Sajjad got in contact with Lara’s twin sister Amy to convince her that he was legitimate. Amy was happy that Lara had found someone so loving.
Amy said: “He was very compassionate, empathetic, always there to listen, issuing grandiose promises, like a friend, a very trustworthy person.”
In early 2018, Sajjad invited to Lara to his brother’s wedding in Pakistan and on April 23, 2018, she flew to Lahore.
When she arrived, Lara was not met with the grand home she was expecting. Instead, twenty people were crammed into five bedrooms and the house was covered in litter.
“The house was certainly not like anything in the pictures, I was taken back when I arrived.
“There were twenty people living in five bedrooms. He said they were just there for the wedding. It was filthy.”
Over the next few weeks, Sajjad admitted that he made up the Spanish villa and was not the man he claimed to be.
Lara said: “All the feelings of love died. Then the abuse started.
“Sajjad raped me and his brother attempted to rape me on multiple occasions. I was a kept woman. I was denied feminine hygiene products and had to bleed freely, I was starved over long periods of time, on one occasion up to 14 hours.”
Ms Hall was also beaten. In one incident, she had a bit of shampoo still in her hair after showering and Sajjad grabbed her and slammed her head into the basin.
Lara continuously refused Sajjad’s marriage proposals which enraged him further.
“I was once made to lay naked in the bed with my legs open.
“One time I was ill he thought it was ‘hilarious’ – as I was vomiting – to come up and try to rape me while I was hurling.”
“I had come all the way to Pakistan to be a prisoner.”
In a bid to escape, Lara contacted the Australian consulate and High Commission but was disappointed by their “lacklustre” attitude. She was told to seek safety.
Lara was scared to go to the police as her visa had expired and would risk being arrested. So Ms Hall planned her own escape.

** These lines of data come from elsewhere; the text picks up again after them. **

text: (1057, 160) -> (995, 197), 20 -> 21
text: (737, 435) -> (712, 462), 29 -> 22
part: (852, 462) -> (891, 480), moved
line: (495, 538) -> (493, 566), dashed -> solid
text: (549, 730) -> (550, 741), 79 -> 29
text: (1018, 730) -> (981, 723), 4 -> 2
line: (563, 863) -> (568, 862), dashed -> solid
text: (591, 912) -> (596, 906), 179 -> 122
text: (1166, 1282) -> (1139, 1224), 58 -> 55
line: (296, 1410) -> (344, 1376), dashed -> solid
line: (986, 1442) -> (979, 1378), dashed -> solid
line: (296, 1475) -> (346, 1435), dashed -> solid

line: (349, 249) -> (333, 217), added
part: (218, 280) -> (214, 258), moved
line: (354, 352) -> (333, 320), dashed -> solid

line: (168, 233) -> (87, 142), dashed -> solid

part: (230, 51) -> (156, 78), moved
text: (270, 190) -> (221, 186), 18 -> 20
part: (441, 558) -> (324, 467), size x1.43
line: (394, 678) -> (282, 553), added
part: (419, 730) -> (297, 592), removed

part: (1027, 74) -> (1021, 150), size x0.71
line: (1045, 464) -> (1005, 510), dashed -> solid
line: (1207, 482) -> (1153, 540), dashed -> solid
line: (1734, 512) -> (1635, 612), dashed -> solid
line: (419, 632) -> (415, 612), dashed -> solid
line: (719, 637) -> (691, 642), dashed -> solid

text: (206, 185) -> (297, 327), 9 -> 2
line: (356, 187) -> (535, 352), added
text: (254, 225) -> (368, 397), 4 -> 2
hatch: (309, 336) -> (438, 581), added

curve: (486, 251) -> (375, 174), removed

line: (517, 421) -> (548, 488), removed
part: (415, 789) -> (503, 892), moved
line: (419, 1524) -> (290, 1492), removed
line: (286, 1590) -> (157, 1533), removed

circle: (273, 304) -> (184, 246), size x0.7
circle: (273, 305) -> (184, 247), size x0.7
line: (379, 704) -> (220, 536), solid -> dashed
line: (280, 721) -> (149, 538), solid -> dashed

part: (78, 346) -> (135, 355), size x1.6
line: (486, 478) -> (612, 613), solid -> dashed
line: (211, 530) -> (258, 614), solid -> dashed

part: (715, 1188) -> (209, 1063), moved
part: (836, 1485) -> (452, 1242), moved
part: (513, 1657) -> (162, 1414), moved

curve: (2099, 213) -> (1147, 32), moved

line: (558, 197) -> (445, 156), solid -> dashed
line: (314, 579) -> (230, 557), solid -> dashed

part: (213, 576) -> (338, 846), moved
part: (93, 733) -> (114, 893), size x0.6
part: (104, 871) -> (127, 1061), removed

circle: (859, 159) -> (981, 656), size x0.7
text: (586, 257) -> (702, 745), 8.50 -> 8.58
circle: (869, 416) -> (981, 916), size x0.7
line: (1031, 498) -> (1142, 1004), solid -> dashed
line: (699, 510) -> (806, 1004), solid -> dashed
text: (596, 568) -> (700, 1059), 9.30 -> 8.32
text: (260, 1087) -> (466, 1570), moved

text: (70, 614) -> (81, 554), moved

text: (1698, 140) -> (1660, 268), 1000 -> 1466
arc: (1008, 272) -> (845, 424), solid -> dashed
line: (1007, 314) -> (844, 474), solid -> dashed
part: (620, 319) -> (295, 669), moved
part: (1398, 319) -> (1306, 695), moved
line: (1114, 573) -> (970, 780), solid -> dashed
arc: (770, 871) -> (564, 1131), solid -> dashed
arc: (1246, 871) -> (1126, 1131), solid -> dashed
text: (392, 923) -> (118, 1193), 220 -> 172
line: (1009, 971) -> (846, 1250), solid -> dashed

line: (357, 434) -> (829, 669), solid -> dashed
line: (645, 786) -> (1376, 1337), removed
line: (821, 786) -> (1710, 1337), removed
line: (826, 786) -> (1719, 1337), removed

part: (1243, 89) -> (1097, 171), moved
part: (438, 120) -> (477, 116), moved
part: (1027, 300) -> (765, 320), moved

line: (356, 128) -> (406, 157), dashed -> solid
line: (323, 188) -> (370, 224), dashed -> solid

She reached out to Dr Kaiser Rafiq, chief executive of the elite AFOHS club, a prestigious members-only club for armed forces officers, diplomats and prominent business personalities.
One night, Ms Hall locked herself in a bedroom and contacted the police. When they arrived, Sajjad begged her to tell them she was fine but Dr Rafiq got on the phone and she was taken to the local police station.
She was put into the care of Dr Rafiq and stayed at the AFOHS club for two weeks.
Dr Rafiq offered to help as he did not want Ms Hall leaving with a bad image of Pakistan’s people.
He said: “I find her extremely genius and positive person.
“But I was disappointed and somewhat angry at her for coming to a totally strange country and strange people whom she met only through internet.”
Lara later moved to stay with a friend named Rafi. Both travelled to Islamabad to the Ministry of Interior.
She was threatened with prison for overstaying her visa, but she escaped with a fine and was told to leave the country.
Lara tried again to get help from the Australian embassy as she had no money but was met again with lacklustre replies.
Ms Hall set up a GoFundMe account as she had nowhere else to turn. Wilson Chowdry, head of the British Pakistani Christian Association answered her pleas.
The organisation paid her fines and organised a safe passage out of the country and back home to Australia. He also criticised the Australian government for their poor response.
Lara said Mr Chowdry was the man who got her home.
“I’m not a Christian, I’m an agnostic. But Wilson helped me get out of the country. He was a big part in me getting out.”
Lara was glad to have survived such a horrific experience but is troubled by the Australian government’s inaction.
“Why did the Government let me down? I’m speaking out because no other Australian should be left behind.”